Il y a 40 ans, le 28 octobre 1965 les Pères du Concile Vatican II adoptaient la ” Déclaration sur les relations de Église avec les religions non chrétiennes “. Eclairage.
Bref historique
Le 28 octobre 1965 les Pères du Concile Vatican II adoptaient la ” Déclaration sur les relations de Église avec les religions non chrétiennes ” dont le dernier paragraphe, le n°4, est consacré aux relations avec le peuple Juif. La quasi unanimité du vote des membres de l’Assemblée en faveur de ce texte (2221 placet, 88 non placet) pourrait donner à penser aujourd’hui qu’une telle déclaration allait de soi. Cet exceptionnel résultat ne fut pourtant acquis qu’au prix de très difficiles discussions au sein des instances préparatoires et de débats délicats dans les Assemblées elles mêmes. On en a recensé plus de sept versions et bien que le premier texte fut préparé avant l’ouverture du concile, le document ne fut définitivement acquis qu’à la dernière session.
A l’origine, il faut le rappeler, la décision de mettre en chantier cette réflexion provient de l’initiative personnelle du Pape Jean XXIII et il n’était envisagé au départ qu’un document concernant les relations de l’Église avec le peuple Juif. Aucune instance épiscopale n’en avait fait la demande auprès de la commission préparatoire du concile, même si certains évêques ou experts pensaient qu’après la guerre et ce qu’on n’appelait pas encore la Shoah il était inconcevable de ne rien dire de l’antisémitisme, et qu’il fallait s’interroger de ce fait sur l’influence de la longue histoire de l’antijudaïsme sur les consciences chrétiennes pendant le conflit.

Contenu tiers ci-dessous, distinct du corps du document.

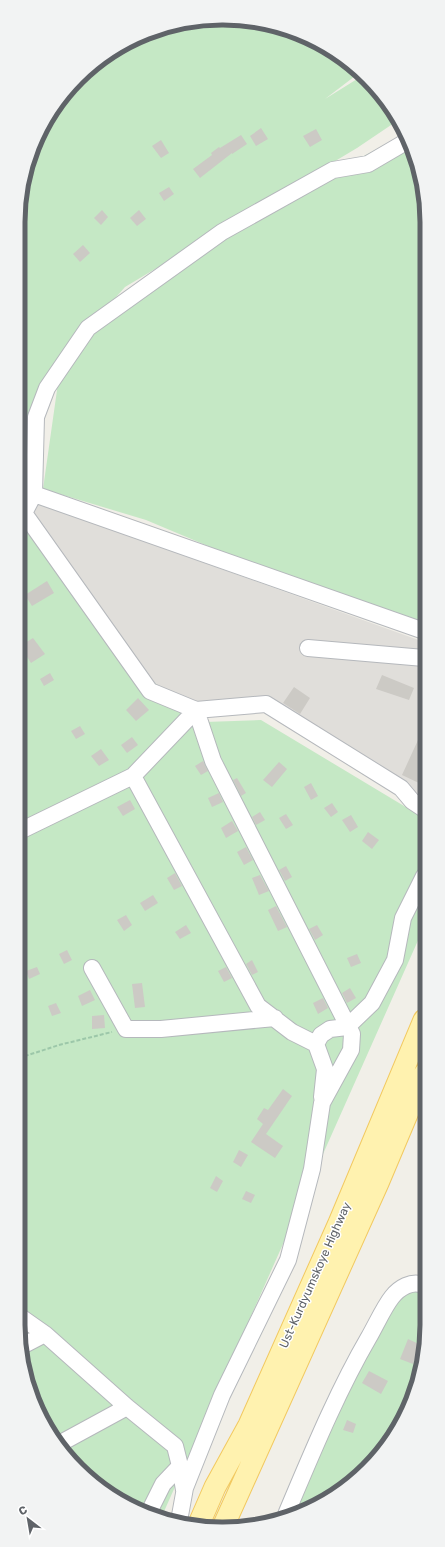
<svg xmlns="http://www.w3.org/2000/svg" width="445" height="1547" font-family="Rubik,sans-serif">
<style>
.industrial{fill:#e0deda}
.green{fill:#c5e8c5}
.building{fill:#cccac5}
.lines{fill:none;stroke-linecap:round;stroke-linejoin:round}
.minor-casing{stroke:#b5b8bc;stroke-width:18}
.major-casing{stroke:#f2c960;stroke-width:23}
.path{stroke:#9cc7a9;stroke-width:2;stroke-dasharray:4 2;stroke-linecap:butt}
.minor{stroke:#fff;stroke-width:16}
.major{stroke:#fff2af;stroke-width:21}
.labels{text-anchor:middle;stroke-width:3;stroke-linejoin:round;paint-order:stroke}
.street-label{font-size:12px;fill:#5f6368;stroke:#fff}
.rim{fill:none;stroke:#5f6368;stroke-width:5}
</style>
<rect width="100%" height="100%" fill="#f1efe8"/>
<path class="industrial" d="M36,502L424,642V800L265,699L197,707L150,686L28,513Z"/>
<path class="green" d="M182,22H262L325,45L359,73L325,99L362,76L376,87L397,121L357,148L125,287L52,369L21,476L38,541L119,655L205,722L261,720L424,818V927L162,1516L132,1508L69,1460L33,1403L18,1324L22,183L52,109L109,53Z
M405,134L411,144L425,196L424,637L146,520L43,489L60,369L129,292L362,157Z
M405,1284L423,1292V1364L399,1427L347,1487L288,1518L276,1520L371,1325Z"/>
<path class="building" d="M261,128L268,139L256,146L250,136Z
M316,129L322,140L310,147L303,136Z
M241,135L247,144L232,154V153L200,178L193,169L212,155L211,153L219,147L220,148Z
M161,140L169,153L161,158L152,146Z
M169,187L174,194L164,201L159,193Z
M102,210L108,217L101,225L94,218Z
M139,210L146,219L137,226L130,218Z
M83,245L90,253L80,262L73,254Z
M47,581L54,593L32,606L25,595Z
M33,638L45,654L31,663L20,646Z
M50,673L54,680L44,686L40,679Z
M382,675L414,688L409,700L376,689Z
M294,687L310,698L300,714L283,703Z
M138,698L149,710L136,721L126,710Z
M80,726L85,734L76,739L71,731Z
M424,727V777L421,784L402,775Z
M132,737L138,745L127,753L121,745Z
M101,749L109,760L99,766L91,756Z
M203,761L208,771L201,775L195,766Z
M279,762L287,769L272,787L263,780Z
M237,778L246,793L241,796L233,780Z
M311,783L318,796L311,800L304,787Z
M219,793L223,802L212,807L208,798Z
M130,800L135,809L123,816L117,807Z
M332,803L338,812L331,817L324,808Z
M260,812L265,820L256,825L252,817Z
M286,814L293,825L286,829L279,818Z
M351,815L358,827L350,832L342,820Z
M232,821L238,831L226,838L221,828Z
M368,832L379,840L372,849L362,841Z
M246,847L253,860L244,865L237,852Z
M286,866L292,877L285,881L279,870Z
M175,873L182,886L174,890L167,878Z
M260,875L269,891L259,895L252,878Z
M153,895L158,903L145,911L140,903Z
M276,906L287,927L278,931L268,910Z
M126,915L132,925L124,931L117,920Z
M186,925L191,933L180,939L175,932Z
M317,925L323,935L315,940L309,929Z
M67,950L72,960L64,964L59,954Z
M357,954L361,963L351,967L347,958Z
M252,960L258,972L252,975L246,964Z
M37,967L40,974L29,979L26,971Z
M226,967L232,978L224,982L218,971Z
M142,983L145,1007L135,1008L132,984Z
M350,988L356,998L347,1003L342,993Z
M90,990L95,1000L82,1006L78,996Z
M323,998L328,1008L318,1014L313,1003Z
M56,1003L61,1013L52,1016L48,1006Z
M104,1015L105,1028L92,1029V1016Z
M283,1089L292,1096L266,1134L283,1146L275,1158L251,1142L263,1124L257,1119L264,1108L268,1110Z
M239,1150L248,1155L241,1167L233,1162Z
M216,1176L223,1181L217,1192L210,1188Z
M246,1191L255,1195L251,1203L242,1199Z
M408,1339L421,1345L413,1364L400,1359Z
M369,1371L388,1381L381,1394L362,1383Z
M347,1420L356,1424L353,1433L343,1430Z"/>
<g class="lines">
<g class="minor-casing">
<path id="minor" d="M34,494L424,631
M21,513H24L150,691L196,710L213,761L352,1034L351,1050L322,1103L312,1169L288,1260L222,1395L185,1488L179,1521
M24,513L34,494L36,417L47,388L88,328L222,232L333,170L368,164L409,140
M308,648L424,658
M133,776L258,1006L292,1032L316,1044L325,1069L322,1097
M20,831L133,776L196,710L266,704L401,788L412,801L424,809
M92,968L126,1029H161L275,1018
M316,1044L321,1035L330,1029L347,1027L372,1003L395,960L403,918L424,876
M18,1315L45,1334L127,1407L175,1446L180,1466L184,1490
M22,1346L45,1334
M59,1444L127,1407
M149,1512L163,1484L180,1466
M285,1519L287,1512C312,1453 337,1392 369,1337C376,1325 384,1307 392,1297C399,1288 412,1280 423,1285"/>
</g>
<g class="major-casing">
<path id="major" d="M198,1526L215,1487L249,1425L339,1223L424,1020
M223,1527L378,1183L424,1074"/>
</g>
<path class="path" d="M19,1058L59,1045L112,1032"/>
<use href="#minor" class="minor"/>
<use href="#major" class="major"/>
</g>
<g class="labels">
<g class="street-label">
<text transform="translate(315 1275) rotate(-66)" y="4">Ust-Kurdyumskoye Highway</text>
</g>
</g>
<path d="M0 0H445V1547H0ZM222 25H223A197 197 0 0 1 420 222V1325A197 197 0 0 1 223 1522H222A197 197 0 0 1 25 1325V222A197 197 0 0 1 222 25Z" fill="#f2f3f3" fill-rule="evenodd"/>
<path class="rim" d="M222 25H223A197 197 0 0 1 420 222V1325A197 197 0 0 1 223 1522H222A197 197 0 0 1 25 1325V222A197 197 0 0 1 222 25Z"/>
<g transform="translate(28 1519) rotate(329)" stroke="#ffffff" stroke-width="3" paint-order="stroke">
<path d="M0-3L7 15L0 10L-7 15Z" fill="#5f6368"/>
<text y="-6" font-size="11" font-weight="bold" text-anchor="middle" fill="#5f6368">С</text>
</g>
</svg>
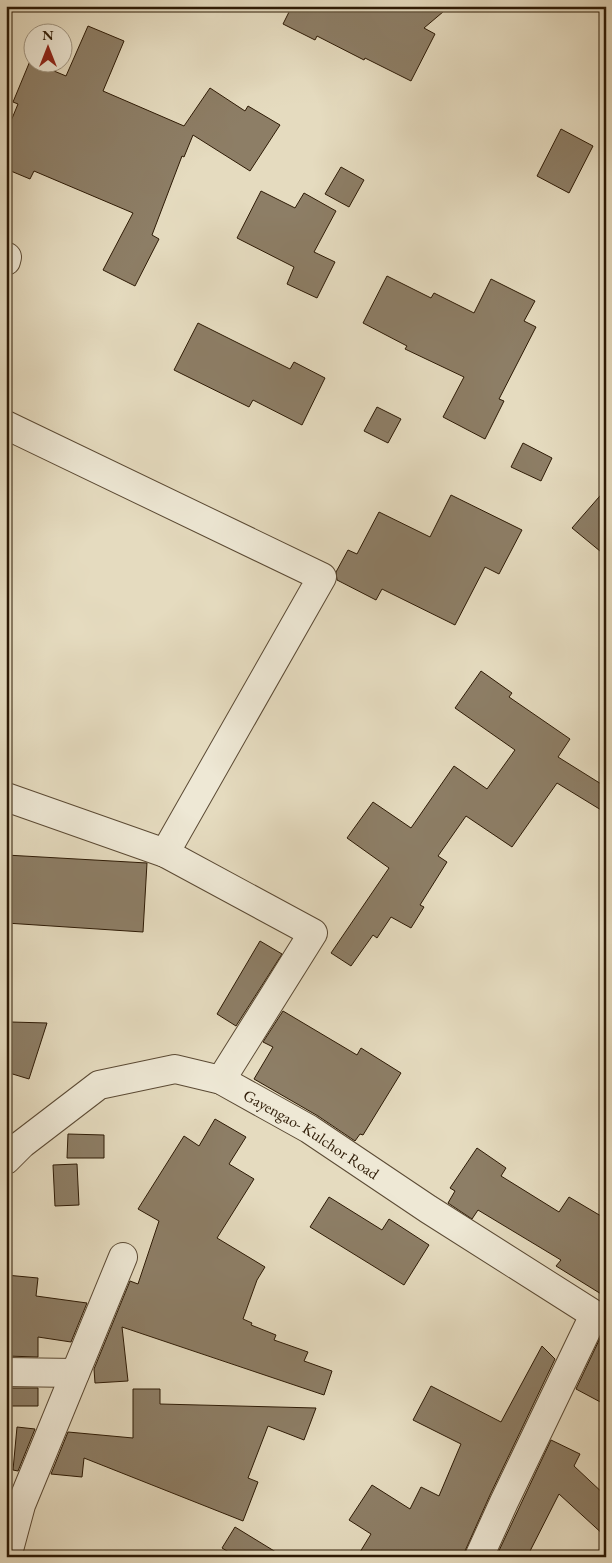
<svg xmlns="http://www.w3.org/2000/svg" width="612" height="1563" viewBox="0 0 612 1563" font-family="'EB Garamond',serif">
<rect width="100%" height="100%" fill="#e5dbbf"/>
<filter id="stains"><feTurbulence type="fractalNoise" baseFrequency=".004" numOctaves="4"/><feColorMatrix values="0 0 0 0 .2 0 0 0 0 .09 0 0 0 0 .02 0 0 0 .5 -.17"/></filter>
<radialGradient id="worn" r=".72"><stop offset=".6" stop-color="#630" stop-opacity="0"/><stop offset="1" stop-color="#630" stop-opacity=".3"/></radialGradient>
<!-- building -->
<path fill="#8d7e66" stroke="#2d1a05" d="M 292,6 L 450,6 L 424,28 L 435,34 L 411,81 L 365,58 L 364,60 L 317,36 L 315,40 L 283,24 Z
M 88,26 L 124,41 L 103,91 L 184,126 L 210,88 L 245,111 L 248,106 L 280,125 L 250,171 L 193,135 L 184,157 L 182,156 L 152,235 L 159,239 L 135,286 L 103,270 L 133,213 L 34,171 L 30,179 L 6,169 L 6,133 L 18,104 L 13,102 L 30,61 L 66,76 Z
M 561,129 L 593,146 L 569,193 L 537,176 Z
M 341,167 L 364,180 L 349,207 L 325,194 Z
M 261,191 L 295,208 L 304,193 L 336,211 L 314,252 L 335,262 L 317,298 L 287,284 L 294,267 L 237,238 Z
M 387,276 L 431,298 L 434,293 L 474,313 L 491,279 L 535,301 L 524,321 L 536,327 L 499,399 L 504,401 L 485,439 L 443,417 L 464,377 L 405,349 L 407,346 L 363,323 Z
M 198,323 L 290,369 L 294,362 L 325,378 L 302,425 L 253,400 L 249,407 L 174,370 Z
M 377,407 L 401,419 L 388,443 L 364,431 Z
M 523,443 L 552,458 L 541,481 L 511,467 Z
M 606,489 L 606,556 L 572,528 Z
M 451,495 L 522,530 L 499,574 L 485,567 L 455,625 L 382,589 L 376,600 L 337,580 L 336,572 L 348,550 L 357,554 L 379,512 L 430,537 Z
M 481,671 L 512,693 L 509,697 L 570,739 L 558,757 L 606,787 L 606,813 L 557,783 L 512,847 L 466,816 L 438,856 L 447,862 L 420,905 L 424,907 L 411,928 L 391,917 L 377,938 L 373,935 L 351,966 L 331,953 L 389,868 L 347,838 L 373,802 L 411,828 L 454,766 L 487,789 L 515,750 L 455,708 Z
M 6,855 L 147,863 L 143,932 L 6,923 Z
M 260,941 L 282,954 L 236,1026 L 217,1014 Z
M 283,1011 L 357,1055 L 361,1048 L 401,1073 L 363,1135 L 360,1134 L 355,1141 L 318,1116 L 254,1079 L 273,1047 L 263,1042 Z
M 11,1022 L 47,1023 L 29,1079 L 6,1072 L 6,1037 Z
M 215,1119 L 246,1137 L 229,1164 L 254,1179 L 217,1238 L 265,1267 L 257,1280 L 243,1319 L 252,1323 L 251,1325 L 276,1335 L 274,1340 L 308,1352 L 304,1361 L 332,1371 L 324,1395 L 122,1327 L 128,1381 L 95,1383 L 94,1369 L 130,1281 L 138,1284 L 159,1221 L 138,1209 L 184,1136 L 199,1146 Z
M 68,1134 L 104,1135 L 104,1158 L 67,1158 Z
M 477,1148 L 506,1168 L 501,1176 L 559,1212 L 569,1197 L 606,1219 L 606,1297 L 556,1266 L 561,1260 L 478,1210 L 472,1219 L 448,1203 L 455,1191 L 450,1188 Z
M 77,1164 L 79,1205 L 55,1206 L 53,1165 Z
M 329,1197 L 382,1230 L 389,1219 L 429,1245 L 404,1285 L 310,1227 Z
M 6,1275 L 38,1278 L 36,1296 L 87,1303 L 71,1342 L 38,1337 L 38,1357 L 6,1356 Z
M 601,1336 L 606,1338 L 606,1405 L 576,1389 Z
M 542,1346 L 555,1359 L 490,1495 L 465,1551 L 464,1557 L 357,1557 L 371,1534 L 349,1520 L 372,1485 L 410,1509 L 421,1487 L 439,1496 L 461,1444 L 413,1420 L 431,1386 L 501,1422 Z
M 6,1388 L 38,1388 L 38,1406 L 6,1406 Z
M 133,1389 L 160,1389 L 160,1404 L 316,1408 L 304,1440 L 268,1426 L 248,1478 L 258,1482 L 243,1521 L 84,1458 L 82,1477 L 51,1474 L 68,1432 L 133,1438 Z
M 17,1427 L 35,1429 L 18,1471 L 13,1470 Z
M 551,1440 L 580,1454 L 574,1466 L 606,1496 L 606,1537 L 559,1494 L 527,1557 L 496,1557 Z
M 235,1527 L 284,1557 L 237,1557 L 222,1548 Z"/>
<g fill="none" stroke-linecap="round" stroke-linejoin="round">
<defs>
<g id="street">
<path d="M 6,257 L 7,257 L 6,261"/>
<path d="M 6,425 L 322,577 L 165,853"/>
<path d="M 6,797 L 165,853 L 313,933 L 221,1080"/>
<path id="s1" d="M 6,1160 L 22,1144 L 99,1085 L 175,1069 L 221,1080 L 309,1129 L 428,1209 L 606,1322"/>
<path d="M 6,1372 L 75,1373"/>
<path d="M 7,1557 L 21,1505 L 123,1257"/>
<path d="M 479,1557 L 504,1502 L 594,1315"/>
</g>
</defs>
<!-- street casing -->
<use href="#street" stroke="#5b4a34" stroke-width="30"/>
<!-- street -->
<use href="#street" stroke="#eee8d5" stroke-width="28"/>
</g>
<g text-anchor="middle" stroke-width="4" stroke-linejoin="round" paint-order="stroke">
<!-- street labels -->
<g font-size="16" fill="#2d1a05" stroke="#eee8d5">
<text dy="6" stroke="none"><textPath href="#s1" startOffset="350">Gayengao- Kulchor Road</textPath></text>
</g>
</g>
<!-- margin -->
<rect width="612" height="1563" fill="none" stroke="#e5dbbf" stroke-width="25"/>
<rect x="8" y="8" width="597" height="1548" fill="none" stroke="#2d1a05" stroke-width="2.5"/>
<rect x="12" y="12" width="587" height="1538" fill="none" stroke="#2d1a05"/>
<!-- north arrow -->
<g transform="translate(48 48)"><circle r="24" fill="#eee8d5" stroke="#a19682"/>
<path d="M0-4L9 19L0 12L-9 19Z" fill="#8f2418"/>
<text y="-8" font-size="14" font-weight="bold" text-anchor="middle" fill="#2d1a05">N</text>
</g>
<rect width="100%" height="100%" filter="url(#stains)"/>
<rect width="100%" height="100%" fill="url(#worn)"/>
</svg>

Aussi le projet de Jean XXIII, élaboré sous la responsabilité du Cardinal Bea, rencontra-t-il d’emblée une très vive opposition et à un très haut niveau des instances ecclésiales. Oppositions de nature diverse : de la part des églises chrétiennes minoritaires d’Orient qui en craignaient les retombées politiques dans le contexte précaire où elles vivaient, opposition attisée jusqu’à la fin par les états Arabes eux-mêmes. Opposition plus surprenante mais révélatrice du poids de l’histoire de formes variés d’antijudaïsme chrétien allant jusqu’à rejoindre les craintes d’une emprise judéo-maçonnique hostile à l’Église et enfin ce qui était plus difficile, une question dramatique : comment surmonter la lecture de nombreux passages du Nouveau Testament marqués par l’interprétation antijuive qu’en avaient fait les Pères de l’Église
C’est pourquoi il apparut à de nombreux Pères qu’il était nécessaire d’élargir le projet à une déclaration sur les religions non chrétiennes tout en demeurant très réservés quant à sa dimension et à la place où il fallait la situer. Dans la constitution sur l’Église, dans le décret sur l’cuménisme ? On mesure dans ces hésitations la difficulté théologique.
La portée théologique de cette déclaration
Quand on regarde le résultat aujourd’hui, la première phrase surtout du n°4, on mesure son importance théologique. On ne peut pas la lire dans toute sa profondeur si l’on oublie le renouveau ecclésiologique marqué dès le 1er chapitre de Lumen Gentium : ” le Mystère de l’Église “. On ne peut pas comprendre l’absence dans les notes de toute référence aux Pères de l’Église si on oublie les précisions exceptionnelles apportées par la Constitution Dei Verbum sur les rapports entre Ecriture et Tradition.
Aussi, bien que ce ne soit qu’une déclaration, et non pas une constitution, ni un décret, il devrait être évident qu’il s’agit bien d’un renouvellement du regard théologique commun de l’Église sur le peuple Juif dont la portée est certes pastorale, mais dont le fondement est théologique.
C’est pourquoi Jean-Paul II dira le 15 février 1985 aux représentants de l’American Jewish Committee “Je souhaite confirmer avec la plus extrême conviction que l’enseignement de l’Église proclamé durant le concile Vatican II par la déclaration Nostra Ætate [ ] demeure toujours pour nous, pour l’Église catholique, pour l’épiscopat et pour le pape, un enseignement qui doit être suivi, un enseignement qu’il est nécessaire d’accepter, non seulement comme une chose convenable mais beaucoup plus comme une expression de la foi, comme une inspiration de l’Esprit Saint, comme une parole de la sagesse divine ” (Documentation Catholique N° 1893, 1985). C’est aussi pourquoi lors de sa visite inoubliable à la synagogue de Rome en 1986 il osera dire “La religion juive ne nous est pas ” extrinsèque “, elle est ” intrinsèque ” à notre religion. Nous avons donc à son égard des rapports que nous n’avons avec aucune autre religion. Vous êtes nos frères préférés et dans un certain sens on pourrait dire nos frères aînés ” (Synagogue de Rome 13 avril 1986).